There would be no reason for using a putt call for general hunting purposes as it is an alarm warning. It is very difficult to make on a mouth call anyway, so I wouldn't be concerned with making the putt by mistake or trying to learn it.
The cutt is an excited hen call used to entice the gobbler. On a diaphragm it is done by mouthing "chop" in a random, staccato fashion.
The cluck is an all purpose content/ location call, as in "I'm over here." It is made by mouthing the word "chuck". Used by a hunter, it is known as a "confidence" call to assure incoming birds that all is well. A single cluck is also ideal to get an in-range gobbler that is searching for the hen to raise his head for your shot.

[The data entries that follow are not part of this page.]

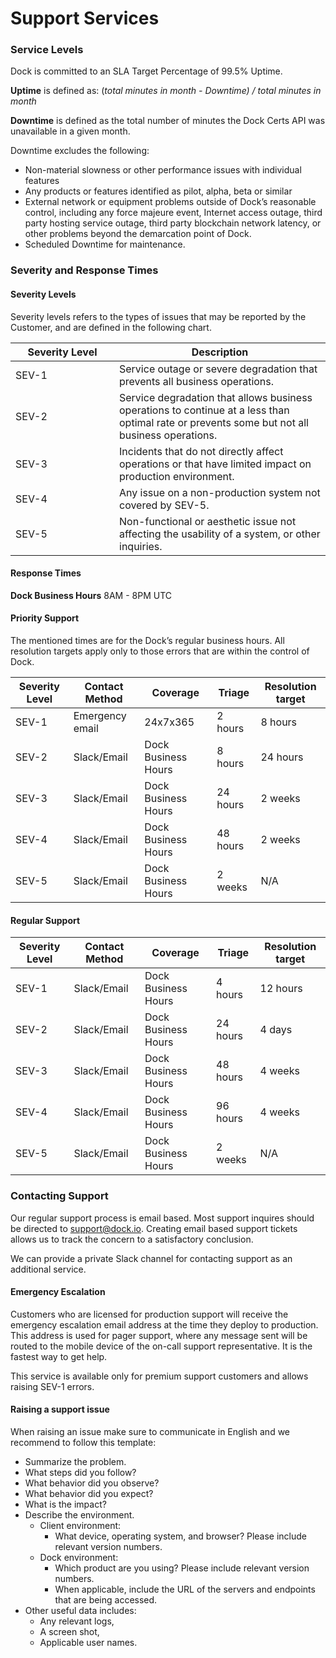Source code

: # Support Services

### Service Levels

Dock is committed to an SLA Target Percentage of 99.5% Uptime.

**Uptime** is defined as: (_total minutes in month - Downtime) / total minutes in month_

**Downtime** is defined as the total number of minutes the Dock Certs API was unavailable in a  given month.&#x20;

Downtime excludes the following:

* Non-material slowness or other performance issues with individual features&#x20;
* Any products or features identified as pilot, alpha, beta or similar&#x20;
* External network or equipment problems outside of Dock’s reasonable control, including any force majeure event, Internet access outage, third party hosting service outage, third party blockchain network latency, or other problems beyond the demarcation point of Dock.&#x20;
* Scheduled Downtime for maintenance.

### Severity and Response Times

#### **Severity Levels**

Severity levels refers to the types of issues that may be reported by the Customer, and are defined in the following chart.

<table><thead><tr><th width="150">Severity Level</th><th>Description</th></tr></thead><tbody><tr><td>SEV-1</td><td>Service outage or severe degradation that prevents all business operations.</td></tr><tr><td>SEV-2</td><td>Service degradation that allows business operations to continue at a less than optimal rate or prevents some but not all business operations.</td></tr><tr><td>SEV-3</td><td>Incidents that do not directly affect operations or that have limited impact on production environment.</td></tr><tr><td>SEV-4</td><td>Any issue on a non-production system not covered by SEV-5.</td></tr><tr><td>SEV-5</td><td>Non-functional or aesthetic issue not affecting the usability of a system, or other inquiries.</td></tr></tbody></table>

#### Response Times

**Dock Business Hours** 8AM - 8PM UTC

#### **Priority Support**

The mentioned times are for the Dock’s regular business hours. All resolution targets apply only to those errors that are within the control of Dock.

| Severity Level | Contact Method  | Coverage            | Triage   | Resolution target |
| -------------- | --------------- | ------------------- | -------- | ----------------- |
| SEV-1          | Emergency email | 24x7x365            | 2 hours  | 8 hours           |
| SEV-2          | Slack/Email     | Dock Business Hours | 8 hours  | 24 hours          |
| SEV-3          | Slack/Email     | Dock Business Hours | 24 hours | 2 weeks           |
| SEV-4          | Slack/Email     | Dock Business Hours | 48 hours | 2 weeks           |
| SEV-5          | Slack/Email     | Dock Business Hours | 2 weeks  | N/A               |

#### **Regular Support**

| Severity Level | Contact Method | Coverage            | Triage   | Resolution target |
| -------------- | -------------- | ------------------- | -------- | ----------------- |
| SEV-1          | Slack/Email    | Dock Business Hours | 4 hours  | 12 hours          |
| SEV-2          | Slack/Email    | Dock Business Hours | 24 hours | 4 days            |
| SEV-3          | Slack/Email    | Dock Business Hours | 48 hours | 4 weeks           |
| SEV-4          | Slack/Email    | Dock Business Hours | 96 hours | 4 weeks           |
| SEV-5          | Slack/Email    | Dock Business Hours | 2 weeks  | N/A               |

### Contacting Support

Our regular support process is email based. Most support inquires should be directed to [support@dock.io](mailto:support@dock.io). Creating email based support tickets allows us to track the concern to a satisfactory conclusion.

We can provide a private Slack channel for contacting support as an additional service.

#### Emergency Escalation

Customers who are licensed for production support will receive the emergency escalation email address at the time they deploy to production. This address is used for pager support, where any message sent will be routed to the mobile device of the on-call support representative. It is the fastest way to get help.

This service is available only for premium support customers and allows raising SEV-1 errors.

#### **Raising a support issue**

When raising an issue make sure to communicate in English and we recommend to follow this template:

* Summarize the problem.
* What steps did you follow?
* What behavior did you observe?
* What behavior did you expect?
* What is the impact?
* Describe the environment.
  * Client environment:
    * What device, operating system, and browser? Please include relevant version numbers.
  * Dock environment:
    * Which product are you using? Please include relevant version numbers.
    * When applicable, include the URL of the servers and endpoints that are being accessed.
* Other useful data includes:
  * Any relevant logs,
  * A screen shot,
  * Applicable user names.
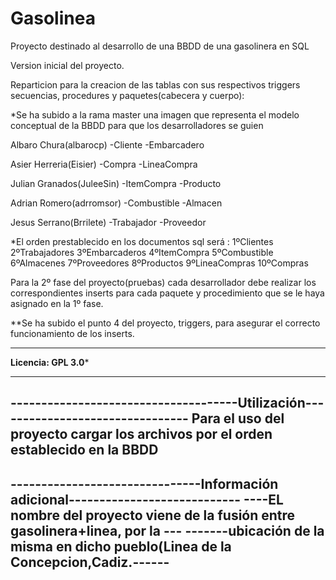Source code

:# Gasolinea
Proyecto destinado al desarrollo de una BBDD de una gasolinera en SQL

Version inicial del proyecto.

Reparticion para la creacion de las tablas con sus respectivos triggers secuencias, procedures y paquetes(cabecera y cuerpo):

*Se ha subido a la rama master una imagen que representa el modelo conceptual de la BBDD para que los desarrolladores se guien

Albaro Chura(albarocp)
 -Cliente
 -Embarcadero

Asier Herreria(Eisier)
 -Compra
 -LineaCompra

Julian Granados(JuleeSin)
 -ItemCompra
 -Producto

Adrian Romero(adrromsor)
 -Combustible
 -Almacen

Jesus Serrano(Brrilete)
 -Trabajador
 -Proveedor

*El orden prestablecido en los documentos sql será :
1ºClientes 
2ºTrabajadores 
3ºEmbarcaderos 
4ºItemCompra 
5ºCombustible 
6ºAlmacenes
7ºProveedores
8ºProductos
9ºLineaCompras
10ºCompras

Para la 2º fase del proyecto(pruebas) cada desarrollador debe realizar los correspondientes inserts para cada paquete y procedimiento que se le haya asignado en la 1º fase.

**Se ha subido el punto 4 del proyecto, triggers, para asegurar el correcto funcionamiento de los inserts.

**************************************************
****************Licencia: GPL 3.0*****************
**************************************************
-------------------------------------Utilización--------------------------------
Para el uso del proyecto cargar los archivos por el orden establecido en la BBDD
--------------------------------------------------------------------------------

-------------------------------Información adicional----------------------------
----EL nombre del proyecto viene de la fusión entre gasolinera+linea, por la ---
-------ubicación de la misma en dicho pueblo(Linea de la Concepcion,Cadiz.------
--------------------------------------------------------------------------------
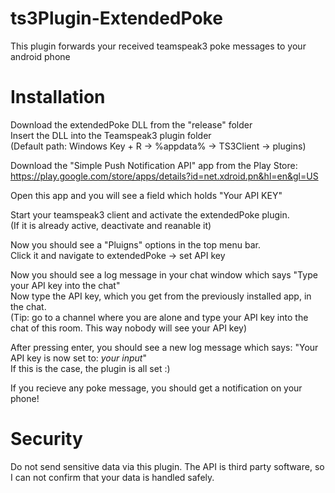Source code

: # ts3Plugin-ExtendedPoke
This plugin forwards your received teamspeak3 poke messages to your android phone


# Installation

Download the extendedPoke DLL from the "release" folder  
Insert the DLL into the Teamspeak3 plugin folder  
(Default path: Windows Key + R -> %appdata% -> TS3Client -> plugins)

Download the "Simple Push Notification API" app from the Play Store:  
 https://play.google.com/store/apps/details?id=net.xdroid.pn&hl=en&gl=US

 Open this app and you will see a field which holds "Your API KEY"

 Start your teamspeak3 client and activate the extendedPoke plugin.  
 (If it is already active, deactivate and reanable it)  

 Now you should see a  "Pluigns" options in the top menu bar.  
 Click it and navigate to extendedPoke -> set API key  

 Now you should see a log message in your chat window which says "Type your API key into the chat"  
 Now type the API key, which you get from the previously installed app, in the chat.  
 (Tip: go to a channel where you are alone and type your API key into the chat of this room. This way nobody will see your API key)  

 After pressing enter, you should see a new log message which says: "Your API key is now set to: *your input*"  
 If this is the case, the plugin is all set :)

 If you recieve any poke message, you should get a notification on your phone!  

 # Security
 Do not send sensitive data via this plugin. The API is third party software, so I can not confirm that your data is handled safely.
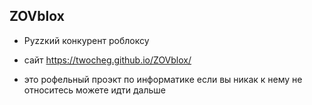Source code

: ## ZOVblox

- Руzzкий конкурент роблоксу

- сайт https://twocheg.github.io/ZOVblox/

- это рофельный проэкт по информатике если вы никак к нему не относитесь можете идти дальше
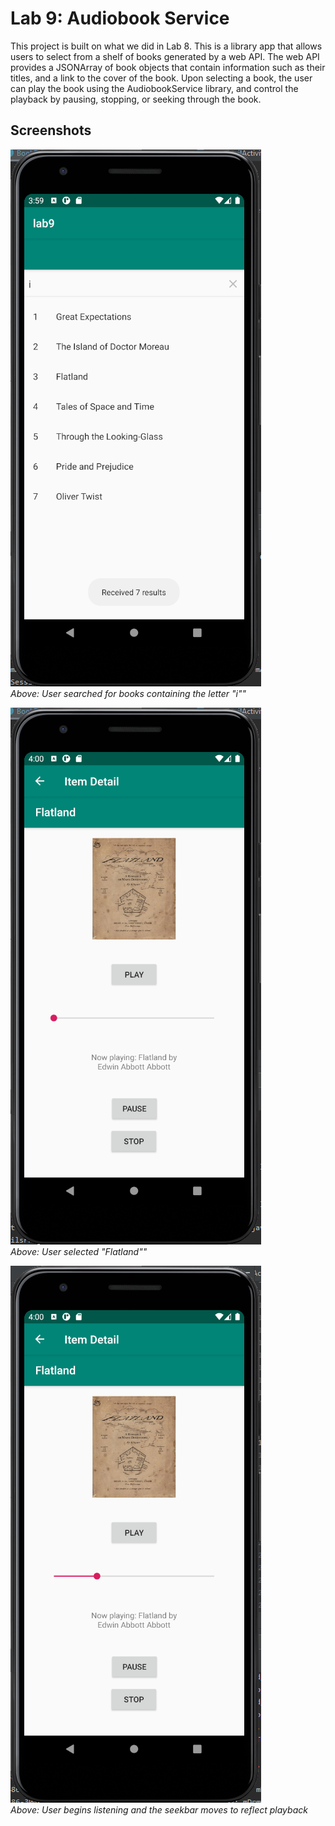 # Lab 9: Audiobook Service
This project is built on what we did in Lab 8.  This is a library app that allows users to select from a shelf of books generated by a web API.
The web API provides a JSONArray of book objects that contain information such as their titles, and a link to the cover of the book.
Upon selecting a book, the user can play the book using the AudiobookService library, and control the playback by pausing, stopping, or seeking through the book.


## Screenshots
![1](https://raw.githubusercontent.com/tuh37046/mobile-app-dev-assignment-8/lab9/l71.PNG) <br>
*Above: User searched for books containing the letter "i""*

![1](https://raw.githubusercontent.com/tuh37046/mobile-app-dev-assignment-8/lab9/l72.PNG) <br>
*Above: User selected "Flatland""*

![1](https://raw.githubusercontent.com/tuh37046/mobile-app-dev-assignment-8/lab9/l73.PNG) <br>
*Above: User begins listening and the seekbar moves to reflect playback*

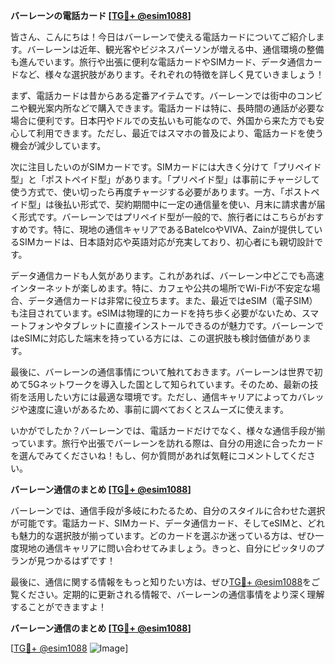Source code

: **バーレーンの電話カード [[TG💪+ @esim1088](https://t.me/s/esim1088)]**

皆さん、こんにちは！今日はバーレーンで使える電話カードについてご紹介します。バーレーンは近年、観光客やビジネスパーソンが増える中、通信環境の整備も進んでいます。旅行や出張に便利な電話カードやSIMカード、データ通信カードなど、様々な選択肢があります。それぞれの特徴を詳しく見ていきましょう！

まず、電話カードは昔からある定番アイテムです。バーレーンでは街中のコンビニや観光案内所などで購入できます。電話カードは特に、長時間の通話が必要な場合に便利です。日本円やドルでの支払いも可能なので、外国から来た方でも安心して利用できます。ただし、最近ではスマホの普及により、電話カードを使う機会が減少しています。

次に注目したいのがSIMカードです。SIMカードには大きく分けて「プリペイド型」と「ポストペイド型」があります。「プリペイド型」は事前にチャージして使う方式で、使い切ったら再度チャージする必要があります。一方、「ポストペイド型」は後払い形式で、契約期間中に一定の通信量を使い、月末に請求書が届く形式です。バーレーンではプリペイド型が一般的で、旅行者にはこちらがおすすめです。特に、現地の通信キャリアであるBatelcoやVIVA、Zainが提供しているSIMカードは、日本語対応や英語対応が充実しており、初心者にも親切設計です。

データ通信カードも人気があります。これがあれば、バーレーン中どこでも高速インターネットが楽しめます。特に、カフェや公共の場所でWi-Fiが不安定な場合、データ通信カードは非常に役立ちます。また、最近ではeSIM（電子SIM）も注目されています。eSIMは物理的にカードを持ち歩く必要がないため、スマートフォンやタブレットに直接インストールできるのが魅力です。バーレーンではeSIMに対応した端末を持っている方には、この選択肢も検討価値があります。

最後に、バーレーンの通信事情について触れておきます。バーレーンは世界で初めて5Gネットワークを導入した国として知られています。そのため、最新の技術を活用したい方には最適な環境です。ただし、通信キャリアによってカバレッジや速度に違いがあるため、事前に調べておくとスムーズに使えます。

いかがでしたか？バーレーンでは、電話カードだけでなく、様々な通信手段が揃っています。旅行や出張でバーレーンを訪れる際は、自分の用途に合ったカードを選んでみてくださいね！もし、何か質問があれば気軽にコメントしてください。

**バーレーン通信のまとめ [[TG💪+ @esim1088](https://t.me/s/esim1088)]**

バーレーンでは、通信手段が多岐にわたるため、自分のスタイルに合わせた選択が可能です。電話カード、SIMカード、データ通信カード、そしてeSIMと、どれも魅力的な選択肢が揃っています。どのカードを選ぶか迷っている方は、ぜひ一度現地の通信キャリアに問い合わせてみましょう。きっと、自分にピッタリのプランが見つかるはずです！

最後に、通信に関する情報をもっと知りたい方は、ぜひ[TG💪+ @esim1088](https://t.me/s/esim1088)をご覧ください。定期的に更新される情報で、バーレーンの通信事情をより深く理解することができますよ！

**バーレーン通信のまとめ [[TG💪+ @esim1088](https://t.me/s/esim1088)]**

[[TG💪+ @esim1088](https://t.me/s/esim1088) ![Image](https://i.postimg.cc/Y0z9fWf4/image.png)]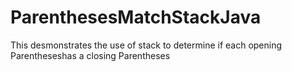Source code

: # ParenthesesMatchStackJava
This desmonstrates the use of stack to determine if each opening Parentheseshas a closing Parentheses
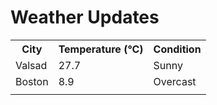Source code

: # Weather Updates

<!-- WEATHER-UPDATE-START -->
<table><tr><th>City</th><th>Temperature (°C)</th><th>Condition</th></tr><tr><td>Valsad</td><td>27.7</td><td>Sunny</td></tr><tr><td>Boston</td><td>8.9</td><td>Overcast</td></tr><tr><td></td><td></td><td></td></tr></table>
<!-- WEATHER-UPDATE-END -->
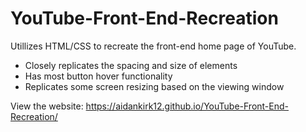 # YouTube-Front-End-Recreation

Utillizes HTML/CSS to recreate the front-end home page of YouTube.

  - Closely replicates the spacing and size of elements
  - Has most button hover functionality
  - Replicates some screen resizing based on the viewing window

View the website: https://aidankirk12.github.io/YouTube-Front-End-Recreation/
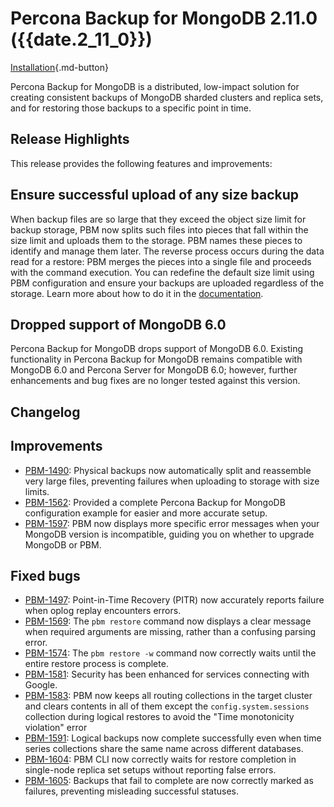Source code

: # Percona Backup for MongoDB 2.11.0 ({{date.2_11_0}})

[Installation](../installation.md){.md-button}


Percona Backup for MongoDB is a distributed, low-impact solution for creating consistent backups of MongoDB sharded clusters and replica sets, and for restoring those backups to a specific point in time.

## Release Highlights

This release provides the following features and improvements:

## Ensure successful upload of any size backup

When backup files are so large that they exceed the object size limit for backup storage, PBM now splits such files into pieces that fall within the size limit and uploads them to the storage. PBM names these pieces to identify and manage them later. The reverse process occurs during the data read for a restore: PBM merges the pieces into a single file and proceeds with the command execution. You can redefine the default size limit using PBM configuration and ensure your backups are uploaded regardless of the storage. Learn more about how to do it in the [documentation](../features/split-merge-backup.md).

## Dropped support of MongoDB 6.0

Percona Backup for MongoDB drops support of MongoDB 6.0. Existing functionality in Percona Backup for MongoDB remains compatible with MongoDB 6.0 and Percona Server for MongoDB 6.0; however, further enhancements and bug fixes are no longer tested against this version.

## Changelog

## Improvements

- [PBM-1490](https://perconadev.atlassian.net/browse/PBM-1490): Physical backups now automatically split and reassemble very large files, preventing failures when uploading to storage with size limits.
- [PBM-1562](https://perconadev.atlassian.net/browse/PBM-1562): Provided a complete Percona Backup for MongoDB configuration example for easier and more accurate setup.
- [PBM-1597](https://perconadev.atlassian.net/browse/PBM-1597): PBM now displays more specific error messages when your MongoDB version is incompatible, guiding you on whether to upgrade MongoDB or PBM.

## Fixed bugs

- [PBM-1497](https://perconadev.atlassian.net/browse/PBM-1497): Point-in-Time Recovery (PITR) now accurately reports failure when oplog replay encounters errors.
- [PBM-1569](https://perconadev.atlassian.net/browse/PBM-1569): The `pbm restore` command now displays a clear message when required arguments are missing, rather than a confusing parsing error.
- [PBM-1574](https://perconadev.atlassian.net/browse/PBM-1574): The `pbm restore -w` command now correctly waits until the entire restore process is complete.
- [PBM-1581](https://perconadev.atlassian.net/browse/PBM-1581): Security has been enhanced for services connecting with Google.
- [PBM-1583](https://perconadev.atlassian.net/browse/PBM-1583): PBM now keeps all routing collections in the target cluster and clears contents in all of them except the `config.system.sessions` collection during logical restores to avoid the "Time monotonicity violation" error
- [PBM-1591](https://perconadev.atlassian.net/browse/PBM-1591): Logical backups now complete successfully even when time series collections share the same name across different databases.
- [PBM-1604](https://perconadev.atlassian.net/browse/PBM-1604): PBM CLI now correctly waits for restore completion in single-node replica set setups without reporting false errors.
- [PBM-1605](https://perconadev.atlassian.net/browse/PBM-1605): Backups that fail to complete are now correctly marked as failures, preventing misleading successful statuses.




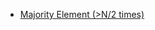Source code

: <ul>
  
  <li>
    <a href="https://leetcode.com/problems/majority-element/submissions/844564927/"> 	Majority Element (>N/2 times)</a>
    
  </li>
  
  </ul>

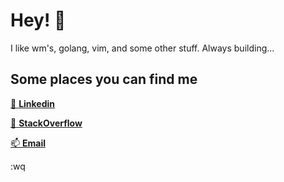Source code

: # Hey! :wave:

I like wm's, golang, vim, and some other stuff. Always building... 

## Some places you can find me

[:speech_balloon: **Linkedin**](https://www.linkedin.com/in/gabrieltiso)

[:telescope: **StackOverflow**](https://stackoverflow.com/users/13502073/gabriel-tiso-vinhas-de-brito)

[:mailbox: **Email**](mailto:gabriel.tiso.b@gmail.com)

:wq
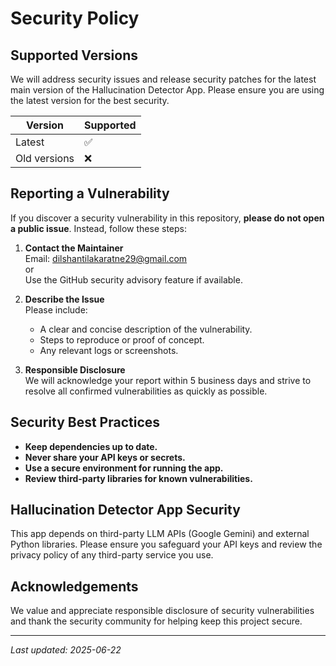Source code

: # Security Policy

## Supported Versions

We will address security issues and release security patches for the latest main version of the Hallucination Detector App. Please ensure you are using the latest version for the best security.

| Version | Supported          |
| ------- | ----------------- |
| Latest  | :white_check_mark: |
| Old versions | :x:         |

## Reporting a Vulnerability

If you discover a security vulnerability in this repository, **please do not open a public issue**. Instead, follow these steps:

1. **Contact the Maintainer**  
   Email: dilshantilakaratne29@gmail.com  
   or  
   Use the GitHub security advisory feature if available.

2. **Describe the Issue**  
   Please include:
   - A clear and concise description of the vulnerability.
   - Steps to reproduce or proof of concept.
   - Any relevant logs or screenshots.

3. **Responsible Disclosure**  
   We will acknowledge your report within 5 business days and strive to resolve all confirmed vulnerabilities as quickly as possible.

## Security Best Practices

- **Keep dependencies up to date.**
- **Never share your API keys or secrets.**
- **Use a secure environment for running the app.**
- **Review third-party libraries for known vulnerabilities.**

## Hallucination Detector App Security

This app depends on third-party LLM APIs (Google Gemini) and external Python libraries. Please ensure you safeguard your API keys and review the privacy policy of any third-party service you use.

## Acknowledgements

We value and appreciate responsible disclosure of security vulnerabilities and thank the security community for helping keep this project secure.

---
_Last updated: 2025-06-22_
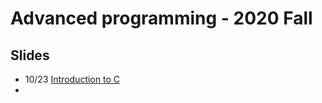 # Advanced programming - 2020 Fall

## Slides

* 10/23 [Introduction to C](https://yuehhua.github.io/advanced-programming-2020/slides/introduction-to-c/)
* 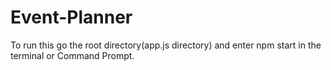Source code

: # Event-Planner

To run this go the root directory(app.js directory) and enter npm start in the terminal or Command Prompt.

In a hunting setup, you might start by emitting some soft yelps and listen for a response. If none, wait a few minutes and yelp a little longer and louder. If still no response, wait a while and turn up the excitement and volume by mixing loud cutting in with some yelping. Don't be afraid to make a racket for 20 to 30 seconds. Then shut up. For 15 minutes. Use a watch if you have to. A lot of toms will sneak in to investigate, without gobbling or strutting, so just because you don't hear a gobble doesn't mean one isn't there. This is where the confidence calling comes in. Some mild scratching in the leaves (three short strokes) and an occasional cluck call help to convince a gobbler that a hen is nearby.
That's the nutshell version. Most diaphragm calls have decent user instructions on the packaging. Your biggest challenge will be learning when to use each call, if at all. Good luck.